A father comes out to his daughter as a woman. Or at least, he was once a woman. It’s complicated. Funny. Painful. Eventually joyful. Meanwhile the daughter, who was adopted, has her own identity issues. At the Aboriginal addictions treatment centre where she works, everyone assumes she is indigenous. But is she? How can she find out? Her need to know leads her down dangerous roads.
Cardinal Divide is full of voices rarely heard in fiction. It explores the hunger for certainty and the mutability of identity, whether of gender, race or sexuality. Authenticity isn’t simple. Acting as somebody else is simultaneously a way to deceive and to explore the world. Characters who pass as male, as white, as straight, straddle the cardinal divides. And then, sometimes, passing is becoming.
This book grew out of my experiences as a new immigrant to Canada, to Edmonton specifically. I was intrigued by the number of people I met who discovered their indigenous heritage as adults, and was startled by the level of ‘drunken Indian’ racism I heard from white Canadians. I began working at an addictions treatment center created by indigenous people. Later I was hired by the Alberta Native Friendship Centre to write a paper on the situation of two spirit youth. The fluidity and sophistication of traditional indigenous concepts of gender and sexual orientation stirred my imagination.
About myself: I’m English originally, white and queer. I was born in Hong Kong and lived in Germany, Israel and Nigeria. I read English at Cambridge, won a Kennedy Scholarship to Harvard, was about to go back to England to do a PhD. Instead I became a carpenter, a writer and an illegal alien. After twenty years of living under the radar in the US, I came to the attention of the authorities. When the government did not recognise our marriage, my American partner and I decided to move to Canada.
My first novel, Where Bones Dance (University of Wisconsin Press, 2007), came out a few months after I arrived here. It won the Writers’ Guild of Alberta 2008 prize for novel. A review in the Times Literary Supplement described the book as ‘an engaging and moving story of loss and discovery, revealed through dreamlike and delicate vignettes. Newington is an observer who retains the purity, the incomprehension and the sometimes powerful insight of a child, and this is what makes her book so memorable.’ (Lola Aragon, August 10th, 2007).
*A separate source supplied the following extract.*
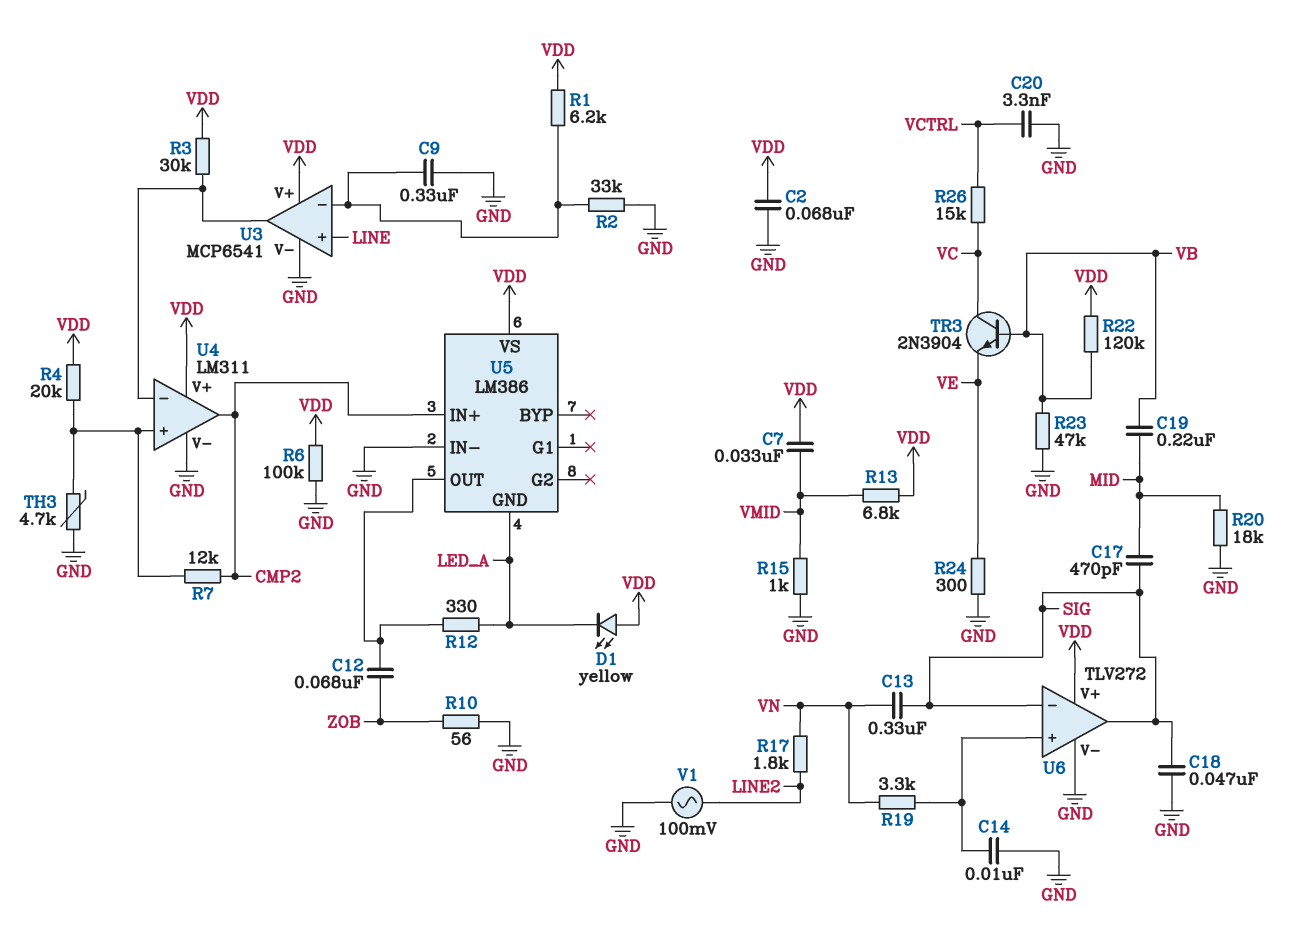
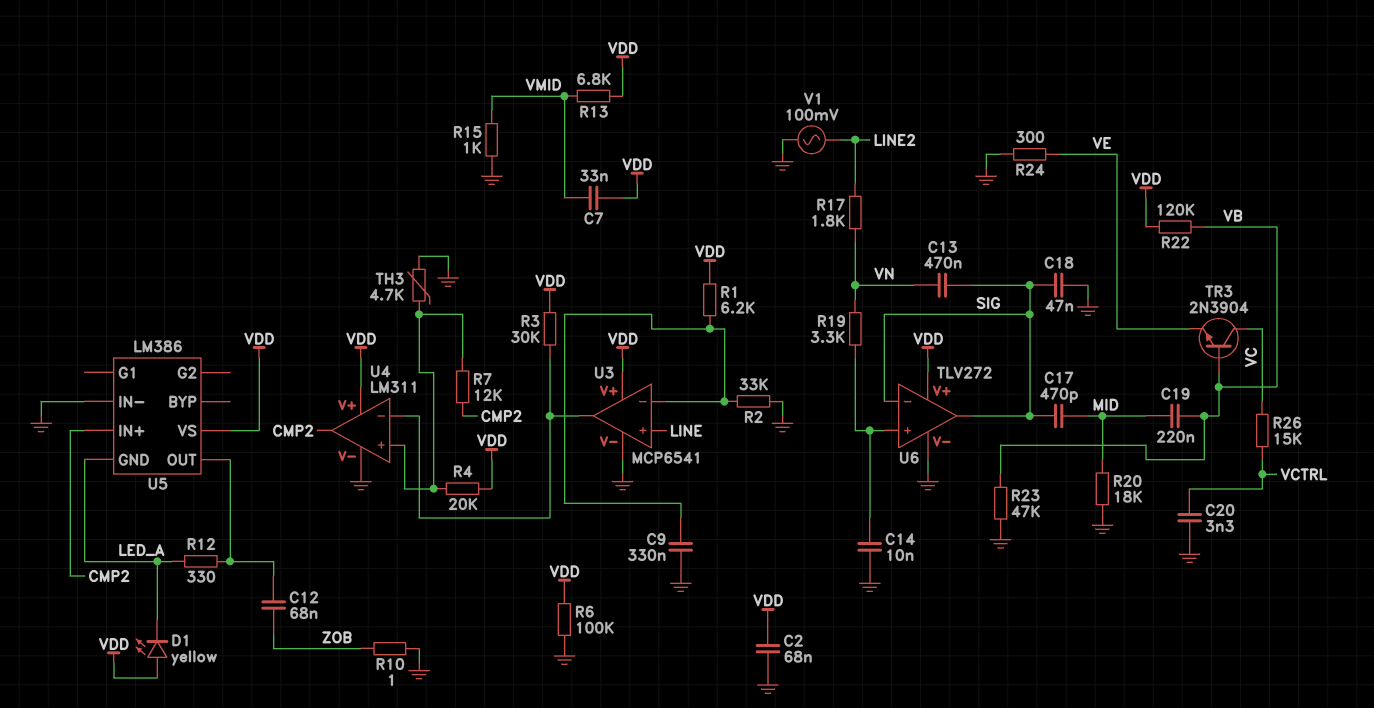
C13: 330nF (SIG, VN) -> 470nF (SIG, VN)
R10: 56 (GND, ZOB) -> 1 (GND, ZOB)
I hope you enjoy Cardinal Divide. I have submitted it to other publishers. I will let you know promptly if it is accepted elsewhere.
Looking at the letter now, I can’t imagine why composing it took so much time and gnashing of teeth, but it did. Whatever pep talks I give myself, submitting work feels like exposing my belly to a boot.
That being the case, it’s worth trying to improve the odds whatever way I can. Seeing that Guernica was running a prize competition when I was ready to submit the manuscript, I decided to cough up the $50 fee. In theory they would have looked at my work anyway but I figured somebody would have to read at least the first few pages of every prize entry. As it turned out, my book was long-listed but didn’t make the short-list. A couple of days after I’d stopped muttering and whimpering, I got an email saying they’d been impressed enough by the book to want to publish it. I couldn’t wipe the grin from my face for several days.